2023年1月27日、スイス連邦材料試験研究所(Empa)は、植物由来の原材料や廃棄物を基に、大気中のCO2を永久に固定できる上、断熱材としても機能する"バイオ炭"の開発を検討していると報じている。では、この材料とはどのようなもので、どのようなメリットをもたらすのだろうか。今回は、こんな話題について紹介したいと思う。
Empaが開発を検討する"バイオ炭"とは?
バイオ炭はご存知だろうか。植物や家畜の排泄物などを加熱し炭化させることで、作物の成長を促進したり、汚染水を浄化したりする機能を持った材料のことだ。このバイオ炭は、古くから利用されている。
近年、このバイオ炭に対する注目度は増している。その理由の1つに、カーボンニュートラルへの動きがあるという。CO2が温室効果ガスとして地球温暖化に寄与するため、この大気中のCO2を吸収・固定することで、地球温暖化の対策になるというものだ。

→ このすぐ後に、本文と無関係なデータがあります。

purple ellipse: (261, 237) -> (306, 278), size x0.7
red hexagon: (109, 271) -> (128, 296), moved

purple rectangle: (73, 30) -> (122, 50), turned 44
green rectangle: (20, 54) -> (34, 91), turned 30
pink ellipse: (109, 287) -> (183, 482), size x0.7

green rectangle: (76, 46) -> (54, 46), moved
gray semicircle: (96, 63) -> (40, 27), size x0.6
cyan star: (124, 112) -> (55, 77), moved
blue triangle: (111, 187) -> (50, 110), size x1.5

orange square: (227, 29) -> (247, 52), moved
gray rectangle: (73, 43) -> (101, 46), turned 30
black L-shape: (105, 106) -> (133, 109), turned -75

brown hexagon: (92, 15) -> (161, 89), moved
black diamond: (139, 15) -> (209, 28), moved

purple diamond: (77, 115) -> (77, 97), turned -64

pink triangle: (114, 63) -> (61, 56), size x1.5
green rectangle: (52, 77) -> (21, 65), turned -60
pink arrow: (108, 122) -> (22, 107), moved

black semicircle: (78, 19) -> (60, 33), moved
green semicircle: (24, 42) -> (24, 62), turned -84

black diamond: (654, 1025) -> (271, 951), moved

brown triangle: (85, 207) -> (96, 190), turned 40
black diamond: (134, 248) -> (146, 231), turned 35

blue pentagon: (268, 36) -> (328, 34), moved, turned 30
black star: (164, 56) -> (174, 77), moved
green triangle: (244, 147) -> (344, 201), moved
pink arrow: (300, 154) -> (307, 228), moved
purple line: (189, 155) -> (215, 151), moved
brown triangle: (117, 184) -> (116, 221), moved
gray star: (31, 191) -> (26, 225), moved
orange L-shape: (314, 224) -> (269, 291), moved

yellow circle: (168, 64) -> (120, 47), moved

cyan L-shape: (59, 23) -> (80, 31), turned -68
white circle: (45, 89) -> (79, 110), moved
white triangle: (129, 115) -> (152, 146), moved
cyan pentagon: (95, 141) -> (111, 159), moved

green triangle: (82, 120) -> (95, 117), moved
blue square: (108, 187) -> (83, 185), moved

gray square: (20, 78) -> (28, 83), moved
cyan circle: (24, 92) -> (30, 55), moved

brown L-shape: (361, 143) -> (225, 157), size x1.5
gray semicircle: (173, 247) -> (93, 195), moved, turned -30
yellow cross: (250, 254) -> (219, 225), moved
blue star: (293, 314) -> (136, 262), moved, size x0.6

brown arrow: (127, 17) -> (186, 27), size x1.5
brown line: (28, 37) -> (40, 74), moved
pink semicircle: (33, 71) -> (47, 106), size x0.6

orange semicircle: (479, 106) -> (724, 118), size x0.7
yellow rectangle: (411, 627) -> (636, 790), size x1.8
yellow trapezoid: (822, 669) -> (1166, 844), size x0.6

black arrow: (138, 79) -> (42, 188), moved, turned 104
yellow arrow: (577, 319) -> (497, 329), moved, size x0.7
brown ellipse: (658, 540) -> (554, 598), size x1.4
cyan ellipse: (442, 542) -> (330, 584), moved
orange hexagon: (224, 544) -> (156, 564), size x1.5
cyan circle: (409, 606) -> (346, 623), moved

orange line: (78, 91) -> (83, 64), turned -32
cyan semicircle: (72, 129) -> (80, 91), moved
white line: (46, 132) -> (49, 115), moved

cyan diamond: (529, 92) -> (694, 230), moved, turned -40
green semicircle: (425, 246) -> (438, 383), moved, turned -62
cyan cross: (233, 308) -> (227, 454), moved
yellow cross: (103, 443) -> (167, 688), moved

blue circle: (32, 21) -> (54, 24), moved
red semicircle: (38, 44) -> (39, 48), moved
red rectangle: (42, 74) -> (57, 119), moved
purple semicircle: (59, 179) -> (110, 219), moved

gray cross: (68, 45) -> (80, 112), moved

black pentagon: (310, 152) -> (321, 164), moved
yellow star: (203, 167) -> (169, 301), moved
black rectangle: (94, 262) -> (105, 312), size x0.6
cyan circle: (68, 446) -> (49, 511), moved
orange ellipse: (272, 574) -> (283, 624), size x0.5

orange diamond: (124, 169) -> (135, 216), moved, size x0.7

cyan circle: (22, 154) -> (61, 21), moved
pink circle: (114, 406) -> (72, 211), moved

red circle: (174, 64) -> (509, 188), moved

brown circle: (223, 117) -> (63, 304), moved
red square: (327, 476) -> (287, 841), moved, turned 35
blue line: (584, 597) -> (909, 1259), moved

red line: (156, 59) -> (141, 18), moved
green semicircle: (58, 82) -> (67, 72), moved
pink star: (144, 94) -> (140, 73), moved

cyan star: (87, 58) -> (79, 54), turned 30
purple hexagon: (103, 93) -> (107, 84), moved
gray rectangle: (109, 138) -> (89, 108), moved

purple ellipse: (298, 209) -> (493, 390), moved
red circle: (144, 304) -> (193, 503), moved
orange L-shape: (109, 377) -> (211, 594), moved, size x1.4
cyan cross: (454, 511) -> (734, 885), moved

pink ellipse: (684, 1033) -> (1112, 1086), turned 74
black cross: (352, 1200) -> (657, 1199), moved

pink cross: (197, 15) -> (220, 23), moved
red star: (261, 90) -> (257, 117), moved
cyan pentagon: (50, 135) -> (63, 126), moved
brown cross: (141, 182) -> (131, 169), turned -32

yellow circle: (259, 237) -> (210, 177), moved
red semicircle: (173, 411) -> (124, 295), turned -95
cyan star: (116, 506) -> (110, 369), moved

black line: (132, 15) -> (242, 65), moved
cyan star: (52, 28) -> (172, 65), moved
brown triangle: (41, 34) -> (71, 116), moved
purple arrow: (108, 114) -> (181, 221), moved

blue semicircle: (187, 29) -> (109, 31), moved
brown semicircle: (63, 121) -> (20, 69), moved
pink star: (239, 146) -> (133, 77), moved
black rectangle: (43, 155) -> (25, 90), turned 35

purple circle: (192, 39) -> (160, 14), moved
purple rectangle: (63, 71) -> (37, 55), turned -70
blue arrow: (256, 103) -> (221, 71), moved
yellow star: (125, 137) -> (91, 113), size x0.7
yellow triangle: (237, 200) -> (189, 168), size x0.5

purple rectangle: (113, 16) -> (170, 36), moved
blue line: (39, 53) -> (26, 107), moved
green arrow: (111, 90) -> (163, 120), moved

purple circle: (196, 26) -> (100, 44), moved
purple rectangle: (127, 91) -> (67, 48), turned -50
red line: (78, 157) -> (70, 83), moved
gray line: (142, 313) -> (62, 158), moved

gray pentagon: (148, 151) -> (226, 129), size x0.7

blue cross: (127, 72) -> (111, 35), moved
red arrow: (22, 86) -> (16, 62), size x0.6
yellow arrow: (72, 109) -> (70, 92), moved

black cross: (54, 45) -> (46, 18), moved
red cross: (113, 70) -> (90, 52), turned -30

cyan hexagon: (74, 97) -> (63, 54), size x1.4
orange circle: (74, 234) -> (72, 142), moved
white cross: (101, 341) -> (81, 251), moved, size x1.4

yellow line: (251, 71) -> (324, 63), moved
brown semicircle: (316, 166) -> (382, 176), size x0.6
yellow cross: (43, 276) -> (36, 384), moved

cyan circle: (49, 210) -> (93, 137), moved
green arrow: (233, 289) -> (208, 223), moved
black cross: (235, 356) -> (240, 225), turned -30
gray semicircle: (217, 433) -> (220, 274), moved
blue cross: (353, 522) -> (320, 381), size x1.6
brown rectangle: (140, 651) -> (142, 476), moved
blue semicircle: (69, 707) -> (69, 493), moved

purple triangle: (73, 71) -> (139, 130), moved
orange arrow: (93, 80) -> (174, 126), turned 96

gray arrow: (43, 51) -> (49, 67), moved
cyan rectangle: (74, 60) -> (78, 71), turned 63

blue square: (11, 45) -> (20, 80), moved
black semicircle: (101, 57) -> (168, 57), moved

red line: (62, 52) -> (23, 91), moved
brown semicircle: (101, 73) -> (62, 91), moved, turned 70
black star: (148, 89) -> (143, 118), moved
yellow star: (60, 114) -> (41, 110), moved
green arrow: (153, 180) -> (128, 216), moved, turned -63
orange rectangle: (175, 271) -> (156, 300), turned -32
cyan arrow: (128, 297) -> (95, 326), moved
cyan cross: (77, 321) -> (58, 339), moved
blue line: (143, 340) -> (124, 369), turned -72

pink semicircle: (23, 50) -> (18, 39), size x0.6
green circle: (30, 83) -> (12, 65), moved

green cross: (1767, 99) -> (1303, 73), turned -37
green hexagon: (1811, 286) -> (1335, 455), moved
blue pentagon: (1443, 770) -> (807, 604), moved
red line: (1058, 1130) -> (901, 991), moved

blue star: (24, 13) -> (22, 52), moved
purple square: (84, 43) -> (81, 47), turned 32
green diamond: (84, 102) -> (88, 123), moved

もう1つの理由として、農地で使用される肥料に対するニーズの変化もある。昔は、枯葉や家畜の排泄物などが堆肥として利用されていたのだが、化学肥料の発展・普及とともに衰退していった。しかし、昨今の健康志向の高まり、そして安全性を気にする消費者が増えたことから、消費者が有機栽培を選択する傾向が高まっており、化学肥料の使用や輸出入を禁止する国もあるほどだ。このような理由から、バイオ炭に関する論文の発表数も大幅に増加しているという。
では、Empaが検討しているバイオ炭はどのようなものだろうか。同材料は、植物由来の原材料や農林業の廃棄物を使っており、建物の断熱材などに適用できるという。このバイオ炭を含む断熱材は、植物が成長過程で吸収したCO2を、そのままの状態で特別な熱処理によって永久に固定することができる。
また建物の解体の際は、断熱材としてのバイオ炭を農地に導入すれば、土壌が肥沃になり、数百年から数千年にわたって安定した状態を保つことができるとする。つまり、バイオ炭を建物の断熱材として利用することで、先述した2つのメリットをどちらも実現できるのだ。
しかしEmpaによると、まだこの材料にも課題はあるという。例えば、この断熱材を販売するには、現在市場に出回っている断熱材とスペックを合わせなければいけない。また、十分な防火機能も持たせる必要が出てくる。しかしこのような課題をクリアし、ミネラルウールやEPSといった従来の断熱材に代替することができれば、年間約50万tのCO2排出を抑制することができると試算されている。ちなみにこの量は、スイスにおける温室効果ガス排出量の約1%に相当するという。
いかがだったろうか。このバイオ炭が開発され実用化されれば、カーボンニュートラルの実現はもちろん、農林業や建築業にとってもメリットがあるものになる。とても魅力的なテクノロジーだ。